What needs to be done: The required output is the exact run of lines below that opens at the line with "the ripe red berry at (x=262, y=167)" and closes at the line with "the ripe red berry at (x=85, y=388)".
────
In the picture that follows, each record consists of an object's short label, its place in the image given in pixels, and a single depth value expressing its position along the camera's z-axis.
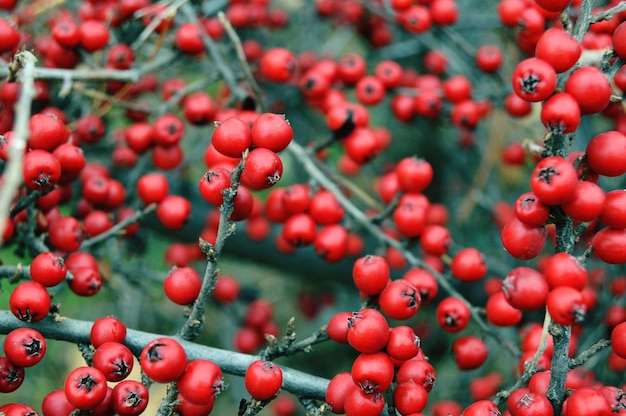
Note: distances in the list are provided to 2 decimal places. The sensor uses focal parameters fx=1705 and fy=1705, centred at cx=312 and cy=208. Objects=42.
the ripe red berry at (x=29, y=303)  0.33
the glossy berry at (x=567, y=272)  0.31
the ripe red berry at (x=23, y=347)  0.33
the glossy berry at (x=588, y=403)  0.32
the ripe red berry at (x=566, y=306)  0.31
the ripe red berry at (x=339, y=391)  0.33
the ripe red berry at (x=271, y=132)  0.32
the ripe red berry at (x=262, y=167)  0.32
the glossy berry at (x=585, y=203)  0.31
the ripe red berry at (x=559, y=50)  0.32
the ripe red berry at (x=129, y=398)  0.32
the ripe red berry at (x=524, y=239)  0.32
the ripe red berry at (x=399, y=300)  0.34
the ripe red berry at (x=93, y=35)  0.39
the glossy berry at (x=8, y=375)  0.33
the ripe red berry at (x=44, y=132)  0.34
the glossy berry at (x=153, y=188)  0.38
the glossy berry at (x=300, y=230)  0.39
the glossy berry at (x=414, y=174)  0.38
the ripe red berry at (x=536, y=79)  0.32
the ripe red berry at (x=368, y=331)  0.32
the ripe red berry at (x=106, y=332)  0.33
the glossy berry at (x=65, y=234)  0.35
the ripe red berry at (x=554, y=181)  0.31
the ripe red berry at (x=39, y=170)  0.34
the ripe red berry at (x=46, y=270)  0.34
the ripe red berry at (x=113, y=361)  0.32
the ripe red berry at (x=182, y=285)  0.33
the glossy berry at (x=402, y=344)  0.33
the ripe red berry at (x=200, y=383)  0.32
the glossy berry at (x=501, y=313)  0.36
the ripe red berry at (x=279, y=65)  0.41
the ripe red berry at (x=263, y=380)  0.32
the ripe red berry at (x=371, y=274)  0.34
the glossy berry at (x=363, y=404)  0.32
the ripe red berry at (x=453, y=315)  0.36
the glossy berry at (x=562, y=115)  0.32
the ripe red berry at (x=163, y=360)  0.32
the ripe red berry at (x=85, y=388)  0.32
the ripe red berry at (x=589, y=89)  0.32
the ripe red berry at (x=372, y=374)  0.32
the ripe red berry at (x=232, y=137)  0.32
────
Solution below:
the ripe red berry at (x=262, y=167)  0.32
the glossy berry at (x=585, y=203)  0.31
the ripe red berry at (x=559, y=50)  0.32
the ripe red berry at (x=129, y=398)  0.32
the ripe red berry at (x=524, y=239)  0.32
the ripe red berry at (x=399, y=300)  0.34
the ripe red berry at (x=93, y=35)  0.39
the glossy berry at (x=8, y=375)  0.33
the ripe red berry at (x=44, y=132)  0.34
the glossy berry at (x=153, y=188)  0.38
the glossy berry at (x=300, y=230)  0.39
the glossy berry at (x=414, y=174)  0.38
the ripe red berry at (x=536, y=79)  0.32
the ripe red berry at (x=368, y=331)  0.32
the ripe red berry at (x=106, y=332)  0.33
the glossy berry at (x=65, y=234)  0.35
the ripe red berry at (x=554, y=181)  0.31
the ripe red berry at (x=39, y=170)  0.34
the ripe red berry at (x=46, y=270)  0.34
the ripe red berry at (x=113, y=361)  0.32
the ripe red berry at (x=182, y=285)  0.33
the glossy berry at (x=402, y=344)  0.33
the ripe red berry at (x=200, y=383)  0.32
the glossy berry at (x=501, y=313)  0.36
the ripe red berry at (x=279, y=65)  0.41
the ripe red berry at (x=263, y=380)  0.32
the ripe red berry at (x=371, y=274)  0.34
the glossy berry at (x=363, y=404)  0.32
the ripe red berry at (x=453, y=315)  0.36
the glossy berry at (x=562, y=115)  0.32
the ripe red berry at (x=163, y=360)  0.32
the ripe red berry at (x=85, y=388)  0.32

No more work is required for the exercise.